The former daily schedule may seem treacherous but each day holds a new lesson in your own journey towards self-transformation. For instance, on day 6 and what is known to be the most difficult day, I began my morning meditation with mental toughness and mindfully made it through 35 minutes without flinching, my body was aching but my mind was still. I left for breakfast with my chin lifted high and a strut that would be typical of a champion. When I returned to my castle of cushions I thought to myself with a smirk on my face, “one hour, I’ll easily make one full hour now”. 5 minutes later, and my world had shattered before me. My mind was reeling with noise, I tried harder, my legs were aching…my back on breaking point…I tried even harder…but no progress. The rest of my day from the meditation period to the lunch break was spent in a spiralling stupor. After the course, fellow meditators would say that all they wanted to do for me on day 6 was give me a hug. My struggles were clearly worn and visibly present.
So during lunch, I wrote my name down on a piece of paper hung up on the kitchen wall. A list that allows 5 minutes of talk time with the teacher. This is the only time that one is allowed to speak. I sit down during my talk time and explain my ‘hero to zero’ moment with the teacher.
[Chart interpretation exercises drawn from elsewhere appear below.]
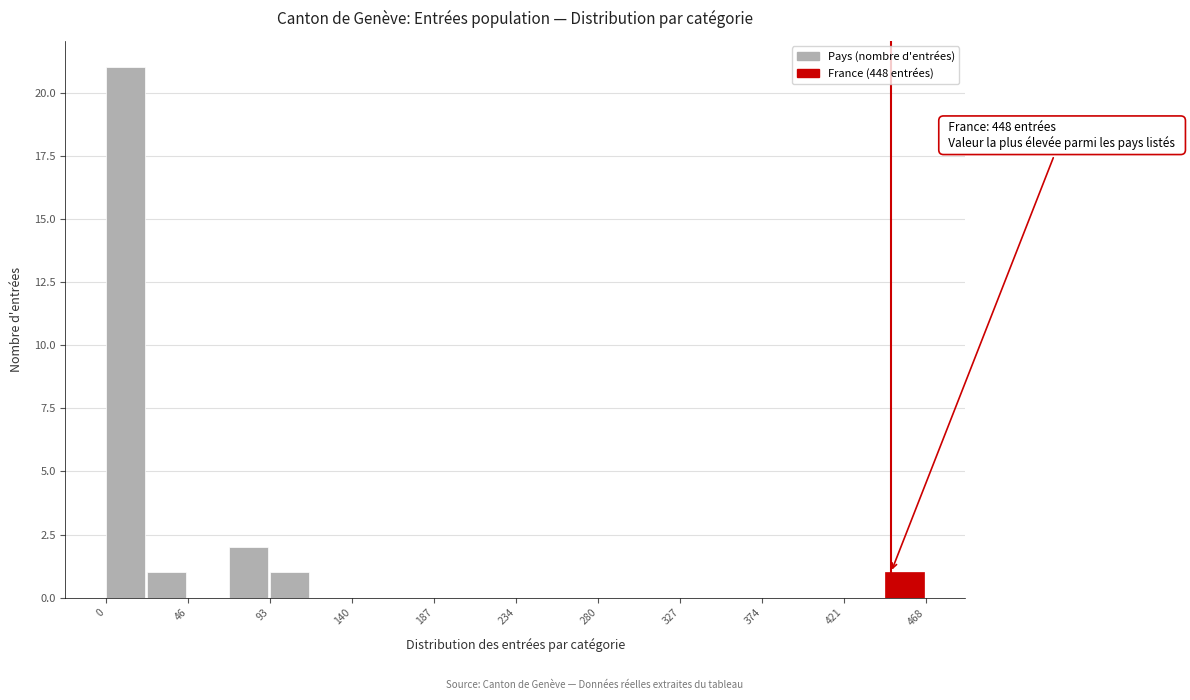

Over which range of the x-axis is the bar tallest?

0 to 25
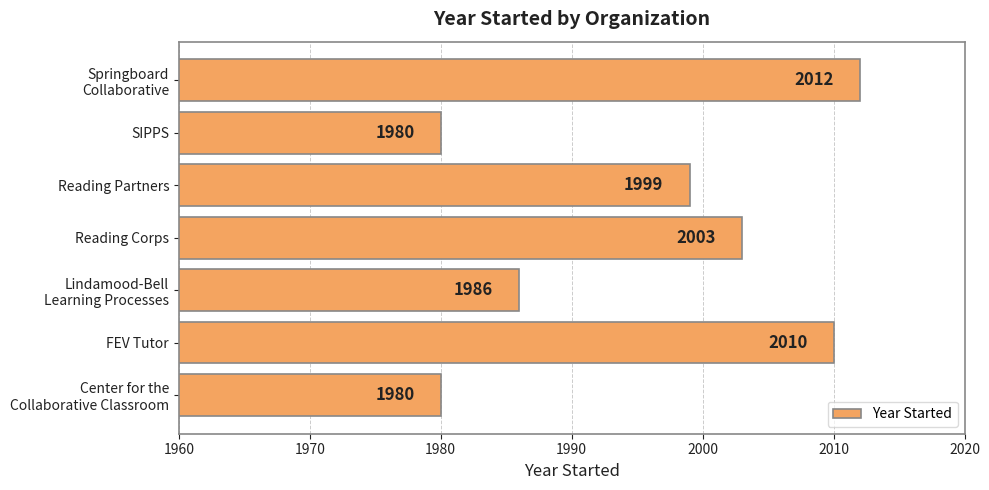

Reading top to bottom, list all the values displayed in this chart.

2012	1980	1999	2003	1986	2010	1980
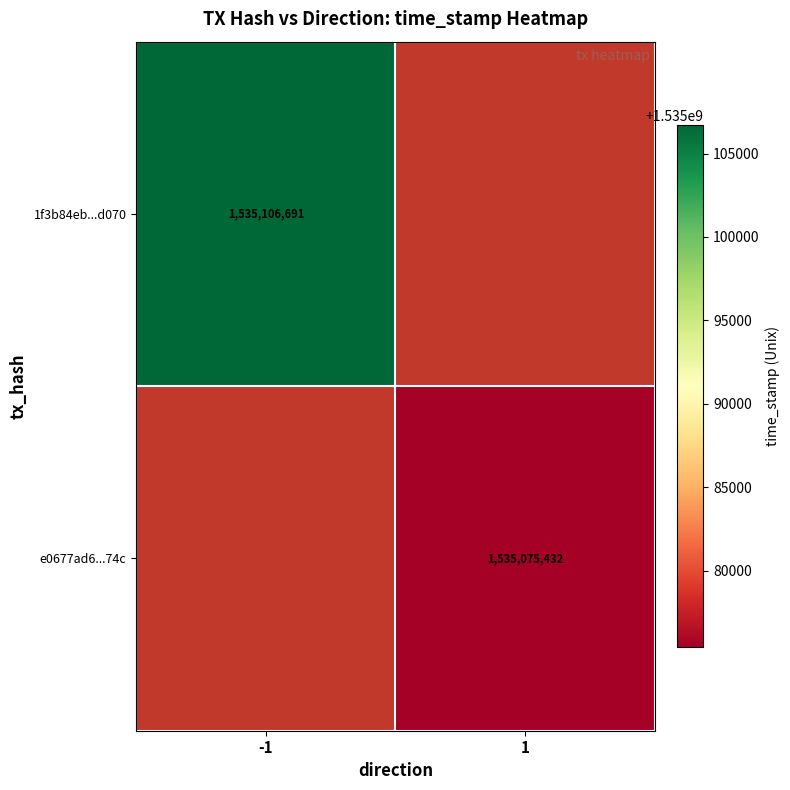

Is it true that e0677ad6...74c equals 659293923.8 at 1?

False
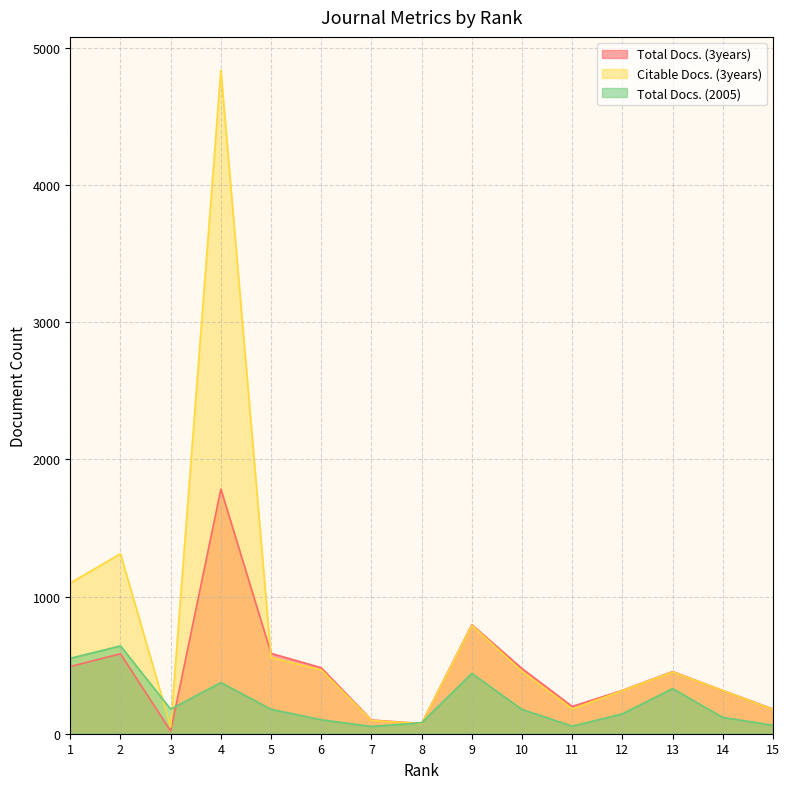

Reading right to left, extract all data points from this chart.

Total Docs. (3years): 180	315	453	316	199	475	795	74	100	481	586	1784	20	583	490
Citable Docs. (3years): 177	315	450	314	181	454	791	73	97	465	556	4838	49	1312	1099
Total Docs. (2005): 62	119	329	145	55	177	440	80	53	102	178	373	179	640	550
He gracefully smiles at me and utters “put down the whip Kyle, equanimity is about acceptance”. With one sentence it all makes sense, the answer has been under my nose the whole time…literally. The very next meditation session in the hall I would complete a full hour in a state of complete serenity.
What I understood from that day is the art of letting go and accepting what is. Fighting a battle that doesn’t need to be fought will only prove to be a disservice and ignite mental impurities. It’s through self-control and impartial judgement that one can begin to move the needle.
Self-control in itself is an interesting concept in Vipassana, in the sense that one doesn’t fall into the trap of attachment. Immediate gratification just adds fuel to the fire supporting a Pavlovian reaction. In my instance, I fell into the trap of identifying with pleasure and it became my lust, my everything, in so far leading to my demise.
Matthew D. Lieberman, a leading Social Cognitive Neuroscientist maintains “The battle for self-control over an intense undesired habit consists of an endless series of skirmishes, in which our urges and our better angels clash several times each day.”
He further maintains that through the act of self-control we build stronger neural pathways in the right ventrolateral prefrontal cortex (RVLPFC) that nourish our ability to control the self with all its urges and whims. Lieberman findings also lead to the conclusion that all types of self-control including motor, cognitive, emotional, financial and perceptive-taking (holding competing perspectives with the person you are trying to take the perspective of) all initiate increased activity in the RVLPFC, inferring that one self-control strategy could unintentionally induce another. This is particularly interesting with Vipassana in mind, affording greater importance to its place in self-transformation.
I guess what I’m trying to get across is the art of Vipassana has myriad benefits for us not just as a meditative technique but as a tool to engender self-control in pursuit of self-transformation.